In fact, the scientists write in the summary section that the AI also missed several cases that doctors caught that turned out to be cancerous, even as the AI found cases the doctors missed. This was especially true for the additional "reader study" where six human radiologists looked at five hundred cases of cancer screens. The researchers found "a sample cancer case that was missed by all six radiologists, but correctly identified by the AI system," but also "a sample cancer case that was caught by all six radiologists, but missed by the AI system."
Somewhat troubling, the authors write that it's not entirely clear why AI succeeds or fails in each case: "Although we were unable to determine clear patterns among these instances, the presence of such edge cases suggests potentially complementary roles for the AI system and human readers in reaching accurate conclusions."
Maybe, but certainly, one wants to know more about how the three deep learning neural nets are making their probability guesses. What are they seeing, so to speak? That question, a question of what the networks are representing, is not addressed in the study, but it's a crucial question for AI in such a sensitive application.
One big question as a result of all of the above is: How much effort should be given to a system that can predict probabilities of a future development of cancer more accurately than some doctors who have to make an initial assessment? If those probability scores can help doctors decide in some "edge cases," as it were, the value could be very high for assisting doctors with AI, even if it can't really replace them at this point.

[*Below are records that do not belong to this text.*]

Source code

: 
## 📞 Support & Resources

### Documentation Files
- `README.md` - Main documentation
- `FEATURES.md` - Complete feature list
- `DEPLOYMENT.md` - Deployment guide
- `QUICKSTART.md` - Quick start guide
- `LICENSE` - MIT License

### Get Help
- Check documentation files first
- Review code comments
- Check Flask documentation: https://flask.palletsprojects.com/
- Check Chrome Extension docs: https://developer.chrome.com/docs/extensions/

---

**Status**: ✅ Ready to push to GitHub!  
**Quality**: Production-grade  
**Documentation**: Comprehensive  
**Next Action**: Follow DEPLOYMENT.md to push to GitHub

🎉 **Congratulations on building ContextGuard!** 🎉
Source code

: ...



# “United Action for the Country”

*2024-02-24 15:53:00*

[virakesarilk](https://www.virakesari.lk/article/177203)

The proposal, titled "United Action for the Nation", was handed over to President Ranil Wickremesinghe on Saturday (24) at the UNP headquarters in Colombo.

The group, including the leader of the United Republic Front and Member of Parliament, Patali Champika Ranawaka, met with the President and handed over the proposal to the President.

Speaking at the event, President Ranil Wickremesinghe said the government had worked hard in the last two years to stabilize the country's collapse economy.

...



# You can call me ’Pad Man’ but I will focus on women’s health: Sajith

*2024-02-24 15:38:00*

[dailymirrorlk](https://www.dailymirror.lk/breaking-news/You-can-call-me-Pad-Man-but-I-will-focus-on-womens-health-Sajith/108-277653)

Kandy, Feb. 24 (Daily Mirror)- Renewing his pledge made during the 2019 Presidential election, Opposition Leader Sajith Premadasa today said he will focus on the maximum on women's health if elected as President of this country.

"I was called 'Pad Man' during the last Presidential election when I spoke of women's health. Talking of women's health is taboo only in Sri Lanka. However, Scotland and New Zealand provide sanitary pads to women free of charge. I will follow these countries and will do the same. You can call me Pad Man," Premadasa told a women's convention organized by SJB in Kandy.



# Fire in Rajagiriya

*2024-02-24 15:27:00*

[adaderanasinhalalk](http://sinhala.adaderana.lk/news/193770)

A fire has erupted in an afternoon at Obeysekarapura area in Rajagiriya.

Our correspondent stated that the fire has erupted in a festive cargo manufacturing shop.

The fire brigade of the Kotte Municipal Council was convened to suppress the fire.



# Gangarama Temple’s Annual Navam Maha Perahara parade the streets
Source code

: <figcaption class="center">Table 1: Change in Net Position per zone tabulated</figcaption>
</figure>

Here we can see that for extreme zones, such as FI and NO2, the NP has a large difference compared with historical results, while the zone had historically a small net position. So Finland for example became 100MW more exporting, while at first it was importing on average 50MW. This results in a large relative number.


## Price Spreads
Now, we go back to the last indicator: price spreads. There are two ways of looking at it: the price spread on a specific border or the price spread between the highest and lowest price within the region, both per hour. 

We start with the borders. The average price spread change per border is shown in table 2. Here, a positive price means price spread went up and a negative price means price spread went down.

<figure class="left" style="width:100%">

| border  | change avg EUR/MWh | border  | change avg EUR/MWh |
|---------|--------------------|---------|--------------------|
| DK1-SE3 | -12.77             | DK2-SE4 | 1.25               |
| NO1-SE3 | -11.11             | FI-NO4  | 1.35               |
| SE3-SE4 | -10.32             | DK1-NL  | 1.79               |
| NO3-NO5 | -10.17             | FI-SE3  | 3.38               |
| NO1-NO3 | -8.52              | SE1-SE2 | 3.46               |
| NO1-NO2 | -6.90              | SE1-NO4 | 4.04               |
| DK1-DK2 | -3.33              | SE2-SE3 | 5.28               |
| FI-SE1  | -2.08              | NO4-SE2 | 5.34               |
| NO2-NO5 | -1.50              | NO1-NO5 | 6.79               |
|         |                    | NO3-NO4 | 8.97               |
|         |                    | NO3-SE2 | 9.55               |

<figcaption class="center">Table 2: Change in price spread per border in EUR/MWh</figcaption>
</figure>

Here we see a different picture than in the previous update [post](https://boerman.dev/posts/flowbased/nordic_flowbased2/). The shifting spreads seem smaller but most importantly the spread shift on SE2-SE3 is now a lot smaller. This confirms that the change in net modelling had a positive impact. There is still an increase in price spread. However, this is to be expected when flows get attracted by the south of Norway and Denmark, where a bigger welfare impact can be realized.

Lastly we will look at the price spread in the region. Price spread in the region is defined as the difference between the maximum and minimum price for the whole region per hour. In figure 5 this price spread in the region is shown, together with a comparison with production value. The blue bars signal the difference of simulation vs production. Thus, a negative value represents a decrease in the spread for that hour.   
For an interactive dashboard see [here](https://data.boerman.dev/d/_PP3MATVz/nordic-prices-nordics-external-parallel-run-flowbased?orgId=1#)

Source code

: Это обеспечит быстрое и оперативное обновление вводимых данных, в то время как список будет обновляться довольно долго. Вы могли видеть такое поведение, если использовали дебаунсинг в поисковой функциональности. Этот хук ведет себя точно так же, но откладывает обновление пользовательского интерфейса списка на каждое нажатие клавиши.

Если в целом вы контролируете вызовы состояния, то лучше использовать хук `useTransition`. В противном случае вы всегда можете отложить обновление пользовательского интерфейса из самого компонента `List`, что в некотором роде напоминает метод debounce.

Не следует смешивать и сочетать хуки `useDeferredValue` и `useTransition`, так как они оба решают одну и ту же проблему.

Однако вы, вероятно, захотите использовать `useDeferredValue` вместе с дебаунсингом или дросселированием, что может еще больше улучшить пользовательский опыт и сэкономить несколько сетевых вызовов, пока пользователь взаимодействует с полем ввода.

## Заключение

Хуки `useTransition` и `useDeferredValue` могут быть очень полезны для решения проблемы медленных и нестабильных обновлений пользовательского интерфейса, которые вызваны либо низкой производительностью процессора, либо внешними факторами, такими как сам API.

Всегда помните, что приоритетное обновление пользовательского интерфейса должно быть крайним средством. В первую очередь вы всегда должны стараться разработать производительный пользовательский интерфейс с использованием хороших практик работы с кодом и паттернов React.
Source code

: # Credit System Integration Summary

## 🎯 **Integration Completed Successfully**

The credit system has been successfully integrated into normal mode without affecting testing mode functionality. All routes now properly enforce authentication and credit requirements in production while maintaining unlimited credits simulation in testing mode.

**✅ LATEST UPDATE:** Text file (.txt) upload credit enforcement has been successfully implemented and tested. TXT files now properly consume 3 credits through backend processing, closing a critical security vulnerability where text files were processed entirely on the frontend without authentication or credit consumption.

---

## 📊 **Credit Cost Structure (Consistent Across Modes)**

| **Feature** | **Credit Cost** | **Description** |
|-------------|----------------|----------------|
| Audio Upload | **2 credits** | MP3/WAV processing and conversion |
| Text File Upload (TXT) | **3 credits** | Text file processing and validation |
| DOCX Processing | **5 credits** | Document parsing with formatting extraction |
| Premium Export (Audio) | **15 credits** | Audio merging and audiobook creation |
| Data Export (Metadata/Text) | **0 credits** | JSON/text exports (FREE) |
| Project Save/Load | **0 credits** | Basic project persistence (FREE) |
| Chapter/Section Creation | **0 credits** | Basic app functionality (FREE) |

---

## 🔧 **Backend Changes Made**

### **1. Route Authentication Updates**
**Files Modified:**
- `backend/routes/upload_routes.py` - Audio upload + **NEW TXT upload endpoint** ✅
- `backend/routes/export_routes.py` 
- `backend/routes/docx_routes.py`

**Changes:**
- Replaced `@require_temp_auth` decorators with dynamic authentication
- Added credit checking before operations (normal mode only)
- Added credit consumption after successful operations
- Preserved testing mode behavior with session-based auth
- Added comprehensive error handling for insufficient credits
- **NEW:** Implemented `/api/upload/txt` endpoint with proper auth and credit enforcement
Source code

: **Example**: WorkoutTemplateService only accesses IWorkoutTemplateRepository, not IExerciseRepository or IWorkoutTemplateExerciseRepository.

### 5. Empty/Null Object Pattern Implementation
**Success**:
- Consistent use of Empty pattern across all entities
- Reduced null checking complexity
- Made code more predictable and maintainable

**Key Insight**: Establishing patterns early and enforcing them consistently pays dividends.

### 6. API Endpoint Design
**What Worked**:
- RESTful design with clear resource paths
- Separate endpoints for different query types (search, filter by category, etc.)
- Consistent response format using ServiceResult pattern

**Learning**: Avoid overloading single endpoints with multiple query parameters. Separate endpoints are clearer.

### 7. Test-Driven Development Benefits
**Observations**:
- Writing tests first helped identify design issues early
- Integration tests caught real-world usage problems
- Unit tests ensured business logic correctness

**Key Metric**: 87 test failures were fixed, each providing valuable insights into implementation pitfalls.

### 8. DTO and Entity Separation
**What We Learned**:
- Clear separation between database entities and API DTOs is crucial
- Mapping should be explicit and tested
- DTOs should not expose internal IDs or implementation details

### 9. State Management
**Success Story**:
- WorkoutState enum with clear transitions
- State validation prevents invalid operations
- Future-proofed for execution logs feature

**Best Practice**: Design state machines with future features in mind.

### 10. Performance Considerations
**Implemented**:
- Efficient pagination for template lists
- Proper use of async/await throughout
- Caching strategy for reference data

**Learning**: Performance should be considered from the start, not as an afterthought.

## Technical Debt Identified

On a tangential note, the study, which looked at both UK and US data, offers some puzzling findings of comparative health system quality. In general, the level of accuracy in the UK doctors seems measurably higher than that of the US in terms of concluding correctly, from an initial scrutiny of the tests, that something is going to turn out to be cancer.
Given the disparity of the datasets used -- 13,981 in the UK, from three hospitals, versus 3,097 in the US from just one hospital — it's really hard to know how to take those disparate results. Apparently, just as intriguing as AI is the relative ability of human doctors in two different medical systems.